A single ray is by him divided into seven, which all fall upon a piece of linen, or a sheet of white paper, in their order, one above the other, and at unequal distances.  The first is red, the second orange, the third yellow, the fourth green, the fifth blue, the sixth indigo, the seventh a violet-purple.  Each of these rays, transmitted afterwards by a hundred other prisms, will never change the colour it bears; in like manner, as gold, when completely purged from its dross, will never change afterwards in the crucible.  As a superabundant proof that each of these elementary rays has inherently in itself that which forms its colour to the eye, take a small piece of yellow wood, for instance, and set it in the ray of a red colour; this wood will instantly be tinged red.  But set it in the ray of a green colour, it assumes a green colour, and so of all the rest.

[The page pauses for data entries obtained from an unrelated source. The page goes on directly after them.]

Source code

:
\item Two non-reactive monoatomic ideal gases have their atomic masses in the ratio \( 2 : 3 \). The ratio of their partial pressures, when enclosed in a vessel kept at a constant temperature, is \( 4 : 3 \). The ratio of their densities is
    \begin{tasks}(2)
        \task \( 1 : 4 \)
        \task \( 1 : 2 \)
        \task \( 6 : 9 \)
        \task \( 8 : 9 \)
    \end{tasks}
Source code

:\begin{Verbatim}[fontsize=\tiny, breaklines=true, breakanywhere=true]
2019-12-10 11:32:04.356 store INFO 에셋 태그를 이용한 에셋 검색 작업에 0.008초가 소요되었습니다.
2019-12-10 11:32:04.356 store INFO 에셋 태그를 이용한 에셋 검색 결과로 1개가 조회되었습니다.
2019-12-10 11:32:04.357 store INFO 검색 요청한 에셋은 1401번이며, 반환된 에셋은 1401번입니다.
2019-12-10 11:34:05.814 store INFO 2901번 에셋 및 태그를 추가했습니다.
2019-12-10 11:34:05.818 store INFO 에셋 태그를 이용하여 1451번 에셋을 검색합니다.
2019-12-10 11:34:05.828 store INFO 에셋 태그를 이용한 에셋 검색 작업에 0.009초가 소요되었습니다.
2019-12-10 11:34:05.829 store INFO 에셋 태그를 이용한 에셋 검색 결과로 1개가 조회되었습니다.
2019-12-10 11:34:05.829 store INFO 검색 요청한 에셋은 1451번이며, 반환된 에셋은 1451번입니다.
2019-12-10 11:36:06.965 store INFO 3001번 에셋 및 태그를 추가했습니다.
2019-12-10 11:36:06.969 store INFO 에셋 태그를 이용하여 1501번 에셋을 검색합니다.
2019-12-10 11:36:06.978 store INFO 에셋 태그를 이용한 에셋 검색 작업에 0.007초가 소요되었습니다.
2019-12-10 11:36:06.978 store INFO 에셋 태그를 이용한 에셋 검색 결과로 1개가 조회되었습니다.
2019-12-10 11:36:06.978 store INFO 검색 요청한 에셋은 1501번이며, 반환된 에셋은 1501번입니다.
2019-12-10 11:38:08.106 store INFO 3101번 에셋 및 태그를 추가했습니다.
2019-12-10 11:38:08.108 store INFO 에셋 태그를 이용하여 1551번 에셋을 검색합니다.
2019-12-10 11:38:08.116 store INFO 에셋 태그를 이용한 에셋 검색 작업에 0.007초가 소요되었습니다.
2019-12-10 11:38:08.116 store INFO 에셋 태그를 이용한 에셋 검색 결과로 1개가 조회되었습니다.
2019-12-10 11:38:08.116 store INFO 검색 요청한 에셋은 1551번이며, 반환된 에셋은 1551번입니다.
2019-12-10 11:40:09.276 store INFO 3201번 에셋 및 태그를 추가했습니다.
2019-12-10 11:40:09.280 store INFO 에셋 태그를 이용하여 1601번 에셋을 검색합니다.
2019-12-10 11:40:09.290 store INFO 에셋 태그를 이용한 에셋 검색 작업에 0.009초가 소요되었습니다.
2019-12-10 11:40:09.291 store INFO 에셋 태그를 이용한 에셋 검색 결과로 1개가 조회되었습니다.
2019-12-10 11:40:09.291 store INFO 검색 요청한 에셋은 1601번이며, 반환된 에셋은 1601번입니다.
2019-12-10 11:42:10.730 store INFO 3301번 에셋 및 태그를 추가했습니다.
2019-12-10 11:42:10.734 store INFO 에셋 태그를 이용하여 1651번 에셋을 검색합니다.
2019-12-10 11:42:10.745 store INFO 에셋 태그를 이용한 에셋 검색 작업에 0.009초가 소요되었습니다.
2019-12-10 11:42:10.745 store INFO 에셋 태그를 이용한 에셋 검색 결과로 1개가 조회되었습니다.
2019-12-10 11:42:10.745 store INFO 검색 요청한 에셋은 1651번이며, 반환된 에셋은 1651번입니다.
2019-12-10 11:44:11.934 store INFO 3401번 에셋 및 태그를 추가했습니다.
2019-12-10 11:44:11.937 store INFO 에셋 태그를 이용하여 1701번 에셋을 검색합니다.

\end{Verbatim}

From what cause, therefore, do colours arise in Nature?  It is nothing but the disposition of bodies to reflect the rays of a certain order and to absorb all the rest.

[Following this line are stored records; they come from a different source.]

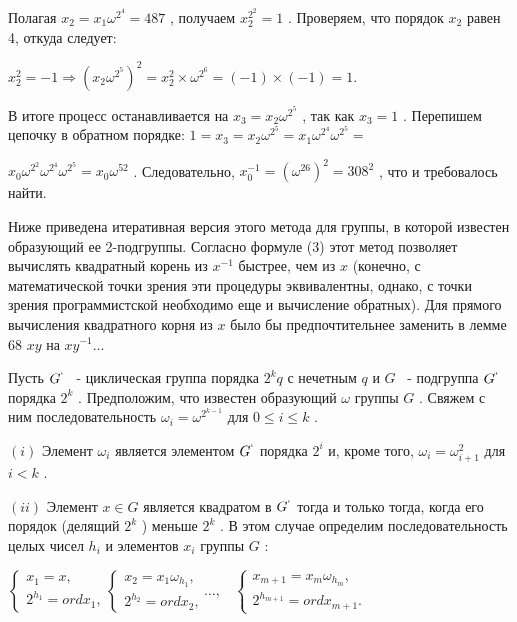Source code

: \documentclass{mai_book}
\begin{document}
Полагая $x_2=x_1\omega^{2^4}=487$
, получаем $x_2^{2^2}=1$
. Проверяем, что порядок $x_2$
 равен 4, откуда следует:

\begin{center}
$x_2^2 = -1\Rightarrow (x_2\omega^{2^5})^2 = x_2^2\times\omega^{2^6}=(-1)\times(-1)=1$.
\end{center}


В итоге процесс останавливается на $x_3=x_2\omega^{2^5}$
, так как $x_3=1$
. Перепишем цепочку в обратном порядке: $1=x_3=x_2\omega^{2^5}=x_1\omega^{2^4}\omega^{2^5}=$


\newpage

$x_0\omega^{2^2}\omega^{2^4}\omega^{2^5}=x_0\omega^52$
. Следовательно, $x_0^{-1}=(\omega^26)^2=308^2$
, что и требовалось найти.

Ниже приведена итеративная версия этого метода для группы, в которой известен образующий ее 2-подгруппы. Согласно формуле (3) этот метод позволяет вычислять квадратный корень из $x^{-1}$
 быстрее, чем из $x$
 (конечно, с математической точки зрения эти процедуры эквивалентны, однако, с точки зрения программистской необходимо еще и вычисление обратных). Для прямого вычисления квадратного корня из $x$
 было бы предпочтительнее заменить в лемме 68 $xy$
 на $xy^{-1}\dots$

\begin{predl}
Пусть $G^`$
 ~- циклическая группа порядка $2^kq$
 с нечетным $q$
 и $G$
 ~- подгруппа $G^`$
 порядка $2^k$
 . Предположим, что известен образующий $\omega$
 группы $G$
 . Свяжем с ним последовательность $\omega_i=\omega^{2^{k-1}}$
 для $0\leqslant i\leqslant k$
 .

$(i)$ Элемент $\omega_i$
 является элементом $G^`$
 порядка $2^i$
 и, кроме того, $\omega_i = \omega^2_{i+1}$
 для $i<k$
 .

$(ii)$ Элемент $x\in G$
 является квадратом в $G^`$
 тогда и только тогда, когда его порядок (делящий $2^k$
    ) меньше $2^k$
 . В этом случае определим последовательность целых чисел $h_i$
 и элементов $x_i$
 группы $G$
 :
\end{predl}
\begin{center}
$
    \begin{cases}
    \text{$x_1=x$,} \\
    \text{$2^{h_1}=ordx_1$,}
    \end{cases}
    \begin{cases}
    \text{$x_2=x_1\omega_{h_1}$,} \\
    \text{$2^{h_2}=ordx_2$,}
    \end{cases}
    \dots, \ \ \ \
    \begin{cases}
    \text{$x_{m+1}=x_m\omega_{h_m}$,} \\
    \text{$2^{h_{m+1}}=ordx_{m+1}$.}
    \end{cases}
$
\end{center}
\end{document}

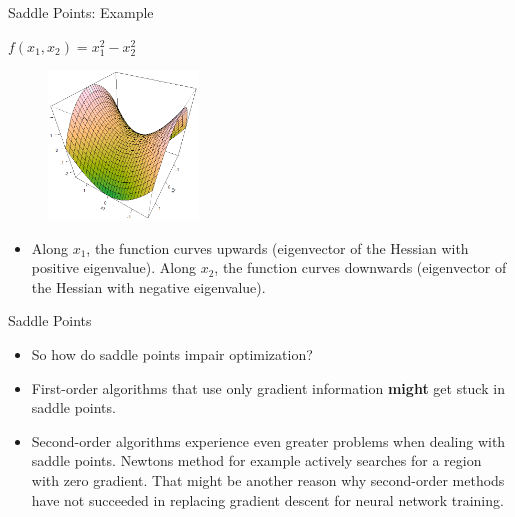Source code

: \begin{vbframe}{Saddle Points: Example}
  \begin{center}
    $f(x_1, x_2) = x_1^2 - x_2^2$
  \end{center}
  \begin{figure}
    \centering
    \includegraphics[width=4cm]{figure/saddlepoint.png}
  \end{figure} 
  \begin{itemize}
    \item Along $x_1$, the function curves upwards (eigenvector of the Hessian with positive eigenvalue). Along $x_2$, the function curves downwards (eigenvector of the Hessian with negative eigenvalue).
  \end{itemize}
\end{vbframe}

\begin{vbframe}{Saddle Points}
  \begin{itemize}
    \item So how do saddle points impair optimization?
    \item First-order algorithms that use only gradient information \textbf{might} get stuck in saddle points.
    \item Second-order algorithms experience even greater problems when dealing with saddle points. Newtons method for example actively searches for a region with zero gradient. That might be another reason why second-order methods have not succeeded in replacing gradient descent for neural network training. 
  \end{itemize}
\end{vbframe}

What, then, is this secret disposition?  Sir Isaac Newton demonstrates that it is nothing more than the density of the small constituent particles of which a body is composed.  And how is this reflection performed?  It was supposed to arise from the rebounding of the rays, in the same manner as a ball on the surface of a solid body.  But this is a mistake, for Sir Isaac taught the astonished philosophers that bodies are opaque for no other reason but because their pores are large, that light reflects on our eyes from the very bosom of those pores, that the smaller the pores of a body are the more such a body is transparent.  Thus paper, which reflects the light when dry, transmits it when oiled, because the oil, by filling its pores, makes them much smaller.

It is there that examining the vast porosity of bodies, every particle having its pores, and every particle of those particles having its own, he shows we are not certain that there is a cubic inch of solid matter in the universe, so far are we from conceiving what matter is.  Having thus divided, as it were, light into its elements, and carried the sagacity of his discoveries so far as to prove the method of distinguishing compound colours from such as are primitive, he shows that these elementary rays, separated by the prism, are ranged in their order for no other reason but because they are refracted in that very order; and it is this property (unknown till he discovered it) of breaking or splitting in this proportion; it is this unequal refraction of rays, this power of refracting the red less than the orange colour, &c., which he calls the different refrangibility.  The most reflexible rays are the most refrangible, and from hence he evinces that the same power is the cause both of the reflection and refraction of light.